Arbeitsauftrag A :: Gib aus dem Lerntext den Abschnitt von „In ähnlicher Weise“ bis einschließlich „mehr Wirkung erzielen.“ wortgetreu wieder.
Arbeitsauftrag B :: Entscheide für jede Aussage mit Ja oder Nein, ob sie mit dem Lerntext übereinstimmt, und zitiere dazu wörtlich die entscheidenden Worte daraus. (i) Jörg Sabrowski spielt den Baron Ochs von Lerchenau. (ii) Die meisten anderen Darsteller finden einen authentischen Zugang zur wienerischen Sprache Hofmannsthals. (iii) Mehr Affektiertheit kann deutlich mehr Wirkung erzielen.

Lerntext ::
In ähnlicher Weise wird Jörg Sabrowski in der Rolle des Baron Ochs von Lerchenau seiner Befähigung als Sängerdarsteller gerecht. Im Fettanzug verkörpert der Grand Seigneur des Kieler Opernhauses den ekelhaften Liebhaber und Frauenhelden vor allem mit klarer, lauter und genau akzentuierter Stimme. Jedoch gelingt es Sabrowski – wie auch den meisten anderen Darstellern – nicht, einen authentischen Zugang zur wienerischen Sprache Hofmannsthals zu finden. Dem gerecht zu werden, ist schwer und in Norddeutschland nicht unbedingt zu erwarten – weniger Affektiertheit kann deutlich mehr Wirkung erzielen.

Übungsdaten ::
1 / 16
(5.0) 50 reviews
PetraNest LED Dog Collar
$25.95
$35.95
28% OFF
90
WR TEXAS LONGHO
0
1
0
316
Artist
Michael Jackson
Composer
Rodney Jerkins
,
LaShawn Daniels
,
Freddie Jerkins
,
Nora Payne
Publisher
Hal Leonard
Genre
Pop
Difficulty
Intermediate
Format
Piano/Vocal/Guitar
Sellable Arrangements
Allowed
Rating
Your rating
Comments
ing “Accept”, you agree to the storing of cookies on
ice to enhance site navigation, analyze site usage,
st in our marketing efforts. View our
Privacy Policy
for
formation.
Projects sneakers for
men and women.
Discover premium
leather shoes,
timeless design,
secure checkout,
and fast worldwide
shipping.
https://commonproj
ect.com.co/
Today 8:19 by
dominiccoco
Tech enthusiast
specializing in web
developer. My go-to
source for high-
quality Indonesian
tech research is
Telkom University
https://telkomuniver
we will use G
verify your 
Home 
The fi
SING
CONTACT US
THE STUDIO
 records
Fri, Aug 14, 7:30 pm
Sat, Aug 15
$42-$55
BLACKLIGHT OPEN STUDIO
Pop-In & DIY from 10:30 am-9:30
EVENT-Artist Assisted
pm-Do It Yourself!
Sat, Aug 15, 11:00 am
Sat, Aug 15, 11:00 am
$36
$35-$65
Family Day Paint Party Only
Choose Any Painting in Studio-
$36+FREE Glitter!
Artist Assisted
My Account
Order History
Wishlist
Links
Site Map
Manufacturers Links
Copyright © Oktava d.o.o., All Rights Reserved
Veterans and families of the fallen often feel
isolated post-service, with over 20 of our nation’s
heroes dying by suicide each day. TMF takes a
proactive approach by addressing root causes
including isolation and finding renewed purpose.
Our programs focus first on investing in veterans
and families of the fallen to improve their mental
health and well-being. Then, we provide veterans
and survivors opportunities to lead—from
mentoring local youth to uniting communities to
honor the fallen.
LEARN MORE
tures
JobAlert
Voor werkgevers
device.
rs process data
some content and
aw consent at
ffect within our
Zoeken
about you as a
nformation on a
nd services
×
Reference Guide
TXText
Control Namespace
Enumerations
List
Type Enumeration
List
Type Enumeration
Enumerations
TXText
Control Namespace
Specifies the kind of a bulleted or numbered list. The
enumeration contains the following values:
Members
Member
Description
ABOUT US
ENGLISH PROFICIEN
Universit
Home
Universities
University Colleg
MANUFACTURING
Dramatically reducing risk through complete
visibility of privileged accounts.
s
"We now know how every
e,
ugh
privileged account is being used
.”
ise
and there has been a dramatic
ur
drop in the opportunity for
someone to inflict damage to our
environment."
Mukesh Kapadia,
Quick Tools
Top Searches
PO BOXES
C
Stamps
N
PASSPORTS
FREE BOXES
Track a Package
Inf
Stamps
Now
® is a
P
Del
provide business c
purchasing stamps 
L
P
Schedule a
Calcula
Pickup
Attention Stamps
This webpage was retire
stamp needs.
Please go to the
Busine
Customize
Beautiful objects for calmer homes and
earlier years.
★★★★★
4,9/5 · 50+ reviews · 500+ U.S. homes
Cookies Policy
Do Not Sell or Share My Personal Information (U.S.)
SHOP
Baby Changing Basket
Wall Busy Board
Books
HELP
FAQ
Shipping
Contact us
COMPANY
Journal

Lösung A ::
In ähnlicher Weise wird Jörg Sabrowski in der Rolle des Baron Ochs von Lerchenau seiner Befähigung als Sängerdarsteller gerecht. Im Fettanzug verkörpert der Grand Seigneur des Kieler Opernhauses den ekelhaften Liebhaber und Frauenhelden vor allem mit klarer, lauter und genau akzentuierter Stimme. Jedoch gelingt es Sabrowski – wie auch den meisten anderen Darstellern – nicht, einen authentischen Zugang zur wienerischen Sprache Hofmannsthals zu finden. Dem gerecht zu werden, ist schwer und in Norddeutschland nicht unbedingt zu erwarten – weniger Affektiertheit kann deutlich mehr Wirkung erzielen.

Lösung B ::
(i) Ja: „Jörg Sabrowski in der Rolle des Baron Ochs von Lerchenau“
(ii) Nein: „Jedoch gelingt es Sabrowski – wie auch den meisten anderen Darstellern – nicht, einen authentischen Zugang zur wienerischen Sprache Hofmannsthals zu finden.“
(iii) Nein: „weniger Affektiertheit kann deutlich mehr Wirkung erzielen“